I use it from time to time. One advantage is the ability to specify which part of the photo you are interested in. When there is a lot of extraneous stuff in the image, the iNat CV will give a lot of weird suggestions, whereas with Lens you can say that it is just this small part of the image that I am interested in, and have more hope of it finding something somewhere that looks similar.
That could be a good enhancement for iNat computer vision—to allow an identifier to select a cropped area of an image and have the computer vision engine return suggestions based on those pixels. I’d envisage this being presented via a “Crop” icon on the Suggestions tab in the Identify interface.
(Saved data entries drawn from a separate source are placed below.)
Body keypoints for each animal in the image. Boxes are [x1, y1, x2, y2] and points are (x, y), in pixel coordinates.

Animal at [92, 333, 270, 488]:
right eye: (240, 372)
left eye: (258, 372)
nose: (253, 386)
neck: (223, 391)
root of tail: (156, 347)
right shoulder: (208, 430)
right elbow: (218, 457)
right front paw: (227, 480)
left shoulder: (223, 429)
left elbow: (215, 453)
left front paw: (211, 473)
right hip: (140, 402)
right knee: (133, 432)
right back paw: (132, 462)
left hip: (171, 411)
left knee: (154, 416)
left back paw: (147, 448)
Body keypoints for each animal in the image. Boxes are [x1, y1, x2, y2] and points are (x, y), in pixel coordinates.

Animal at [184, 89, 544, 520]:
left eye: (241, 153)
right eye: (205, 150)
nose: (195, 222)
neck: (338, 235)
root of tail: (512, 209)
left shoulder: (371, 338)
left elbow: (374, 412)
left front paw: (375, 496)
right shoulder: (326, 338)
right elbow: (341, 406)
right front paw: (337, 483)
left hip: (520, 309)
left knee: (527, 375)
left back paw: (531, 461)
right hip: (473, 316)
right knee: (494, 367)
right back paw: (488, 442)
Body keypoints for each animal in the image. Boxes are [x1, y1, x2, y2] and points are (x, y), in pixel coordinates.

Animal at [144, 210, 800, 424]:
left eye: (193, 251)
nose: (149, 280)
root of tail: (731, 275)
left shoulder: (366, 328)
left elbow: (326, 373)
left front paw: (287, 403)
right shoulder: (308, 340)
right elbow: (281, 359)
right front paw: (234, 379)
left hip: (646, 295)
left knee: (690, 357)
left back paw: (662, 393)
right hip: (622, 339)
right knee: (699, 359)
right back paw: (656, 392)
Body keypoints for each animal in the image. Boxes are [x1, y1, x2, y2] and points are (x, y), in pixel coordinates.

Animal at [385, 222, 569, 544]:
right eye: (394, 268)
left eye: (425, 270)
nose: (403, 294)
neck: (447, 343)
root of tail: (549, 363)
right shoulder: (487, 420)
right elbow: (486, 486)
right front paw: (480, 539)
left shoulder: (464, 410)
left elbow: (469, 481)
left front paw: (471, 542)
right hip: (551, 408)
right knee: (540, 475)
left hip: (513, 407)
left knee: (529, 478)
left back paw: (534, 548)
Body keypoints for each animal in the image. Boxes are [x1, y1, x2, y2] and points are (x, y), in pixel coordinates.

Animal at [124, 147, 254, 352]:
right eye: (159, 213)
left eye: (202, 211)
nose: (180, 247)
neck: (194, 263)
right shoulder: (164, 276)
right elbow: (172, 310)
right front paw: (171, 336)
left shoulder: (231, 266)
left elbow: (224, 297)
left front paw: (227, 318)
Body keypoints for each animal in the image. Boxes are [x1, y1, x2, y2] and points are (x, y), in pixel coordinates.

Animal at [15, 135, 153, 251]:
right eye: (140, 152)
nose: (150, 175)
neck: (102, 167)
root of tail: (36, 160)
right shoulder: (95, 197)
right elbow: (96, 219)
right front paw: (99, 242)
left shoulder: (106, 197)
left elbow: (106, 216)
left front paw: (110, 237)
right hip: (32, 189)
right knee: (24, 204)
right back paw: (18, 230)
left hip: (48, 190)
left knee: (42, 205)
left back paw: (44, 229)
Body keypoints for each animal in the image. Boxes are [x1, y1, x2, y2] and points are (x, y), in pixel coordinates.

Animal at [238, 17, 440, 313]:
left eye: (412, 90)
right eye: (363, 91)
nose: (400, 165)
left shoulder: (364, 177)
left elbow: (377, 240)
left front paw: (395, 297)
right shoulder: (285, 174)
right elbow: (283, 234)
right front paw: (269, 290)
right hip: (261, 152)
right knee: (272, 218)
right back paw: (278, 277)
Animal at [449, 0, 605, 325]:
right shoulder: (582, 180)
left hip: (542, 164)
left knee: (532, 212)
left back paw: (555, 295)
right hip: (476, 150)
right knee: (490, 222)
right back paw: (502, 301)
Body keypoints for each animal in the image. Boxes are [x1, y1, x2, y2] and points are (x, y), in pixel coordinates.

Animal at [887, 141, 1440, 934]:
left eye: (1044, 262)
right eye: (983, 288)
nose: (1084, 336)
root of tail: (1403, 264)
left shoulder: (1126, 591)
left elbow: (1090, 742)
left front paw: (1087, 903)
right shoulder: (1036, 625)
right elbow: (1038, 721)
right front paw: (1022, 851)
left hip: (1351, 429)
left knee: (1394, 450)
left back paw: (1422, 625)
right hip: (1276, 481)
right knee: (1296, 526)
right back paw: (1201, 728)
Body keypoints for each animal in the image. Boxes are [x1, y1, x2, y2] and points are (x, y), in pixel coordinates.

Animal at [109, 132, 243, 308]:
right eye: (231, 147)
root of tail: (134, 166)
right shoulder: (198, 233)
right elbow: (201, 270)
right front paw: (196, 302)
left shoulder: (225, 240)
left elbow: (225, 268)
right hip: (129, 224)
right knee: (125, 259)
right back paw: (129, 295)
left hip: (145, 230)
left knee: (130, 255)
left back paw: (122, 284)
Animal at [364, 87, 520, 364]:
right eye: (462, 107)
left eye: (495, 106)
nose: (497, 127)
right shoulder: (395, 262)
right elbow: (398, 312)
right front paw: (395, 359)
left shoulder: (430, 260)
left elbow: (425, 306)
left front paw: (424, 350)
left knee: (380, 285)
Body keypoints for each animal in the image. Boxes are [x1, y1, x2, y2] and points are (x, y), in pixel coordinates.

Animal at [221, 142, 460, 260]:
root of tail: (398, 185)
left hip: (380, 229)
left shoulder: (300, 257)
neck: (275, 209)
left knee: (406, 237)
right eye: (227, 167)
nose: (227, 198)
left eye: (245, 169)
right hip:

When you click it you can select a portion of the image displayed to the left, and iNat will then return visually similar suggestions below that are based on the image portion you selected.
It would seem that the back-end functionality is already in place, as CV can produce suggestions for almost any size of image. But this would need a moderate amount of UI work.
When the CV completly fails because the invertebrate is too obscure, I will often search my image (On the upload page) in google lens. The google lens always gives an incorrect “It is X species” but then scrolling down, there have now been a handful of times where one of the image results is of a closely matching observation from inaturalist (Which has far too few observations to show up in CV). Its no guarentee to work, but it has produced a few results that I wasnt able to get otherwise.
I don’t use Google Lens for identifying on iNat, but do sometimes use it in the field for a quick preliminary ID. The right answer is often somewhere in the results, but not necessarily the first result. Think of it as someone handing you a field guide open to the right section - you still need enough skill to look through and see which entry (if any) matches the organism in front of you. It’s also somewhat biased toward suggesting more popular species first, so watch out for that if you do decide to use it. In general it’s much better with manmade objects than it is with nature.
So the short answer is: use iNaturalist to get help identifying the species. I’ve noticed that Google Lens sometimes pulls results from iNaturalist, but it doesn’t seem to be trained as extensively as iNat. When I have more free time, I’ll run some tests comparing iNat and Google Lens, and if I find anything interesting, I’ll share it here. Thank you for all your responses!
Every time I’ve tried with common wild species is far off. Also it seems to be very biased towards US species since it doesn’t consider the location. Outside US, useful for common garden plants only.